Addressing fears about runaway AI, Gomez expressed skepticism about doomsday scenarios. “I personally don’t believe a lot of these stories of ‘Terminators’ and doomsdays,” he said. Such narratives have lost popularity as people interact with real AI systems and see their benefits. However, he acknowledged that tech investors are increasingly demanding better returns on AI investments and greater transparency about risks. For founders, this means that building trust and delivering tangible business value may be more important than hyping speculative future capabilities.
From an entrepreneurial standpoint, Gomez’s remarks contain several strategic insights. First, focus on commercialization: the real battle isn’t to build the biggest model but to deliver useful solutions at scale.

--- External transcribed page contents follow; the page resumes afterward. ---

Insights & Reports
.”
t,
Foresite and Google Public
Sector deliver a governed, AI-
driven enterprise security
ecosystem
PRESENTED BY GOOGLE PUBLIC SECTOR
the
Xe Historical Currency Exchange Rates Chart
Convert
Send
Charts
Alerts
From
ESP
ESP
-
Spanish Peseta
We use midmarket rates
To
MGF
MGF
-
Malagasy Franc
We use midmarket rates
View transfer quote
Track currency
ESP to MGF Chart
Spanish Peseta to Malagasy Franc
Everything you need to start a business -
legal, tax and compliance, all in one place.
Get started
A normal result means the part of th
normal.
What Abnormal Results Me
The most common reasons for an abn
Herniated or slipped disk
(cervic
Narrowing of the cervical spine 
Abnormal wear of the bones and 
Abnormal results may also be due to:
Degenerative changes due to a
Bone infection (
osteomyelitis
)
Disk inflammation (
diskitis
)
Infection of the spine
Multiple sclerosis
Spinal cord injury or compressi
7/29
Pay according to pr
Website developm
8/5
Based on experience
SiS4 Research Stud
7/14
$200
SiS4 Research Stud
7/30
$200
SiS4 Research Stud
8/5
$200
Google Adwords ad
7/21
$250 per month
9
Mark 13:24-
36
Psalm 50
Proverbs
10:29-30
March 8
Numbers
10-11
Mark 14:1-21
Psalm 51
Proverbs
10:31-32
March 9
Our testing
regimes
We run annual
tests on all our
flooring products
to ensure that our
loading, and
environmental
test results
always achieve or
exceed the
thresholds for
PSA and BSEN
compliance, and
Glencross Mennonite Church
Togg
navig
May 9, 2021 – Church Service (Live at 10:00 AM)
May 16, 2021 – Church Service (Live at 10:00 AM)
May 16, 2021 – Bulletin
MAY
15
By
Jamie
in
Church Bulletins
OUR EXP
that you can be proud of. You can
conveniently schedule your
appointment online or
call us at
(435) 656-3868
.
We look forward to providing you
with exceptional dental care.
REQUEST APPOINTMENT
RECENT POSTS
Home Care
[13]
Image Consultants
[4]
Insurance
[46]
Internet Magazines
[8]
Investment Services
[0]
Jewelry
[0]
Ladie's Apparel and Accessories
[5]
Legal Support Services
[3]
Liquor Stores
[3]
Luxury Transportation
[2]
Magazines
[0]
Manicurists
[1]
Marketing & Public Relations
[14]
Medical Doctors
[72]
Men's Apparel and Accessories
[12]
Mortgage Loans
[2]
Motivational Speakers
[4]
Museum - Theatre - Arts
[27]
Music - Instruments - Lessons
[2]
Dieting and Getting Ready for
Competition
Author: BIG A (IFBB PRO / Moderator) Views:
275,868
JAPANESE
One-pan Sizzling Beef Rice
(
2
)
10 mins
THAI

Second, align with geopolitical realities: businesses that offer trustworthy, compliant AI services may win contracts even against technically superior rivals. Third, control your infrastructure: secure compute and data resources are a competitive advantage. Fourth, resist the temptation to overspend on model size; incremental improvements may not justify the cost. Lastly, cultivate a sober narrative about AI, one that acknowledges both its potential and its limitations, because customers and regulators are increasingly wary of hype.
In the years ahead, the AI race will likely be less about sprinting to the finish and more about building a robust ecosystem of technology, trust and talent. For future billionaires, the winners may not be those who brag about nanoseconds but those who think deeply about where value is created—and who deliver it consistently to their partners and customers.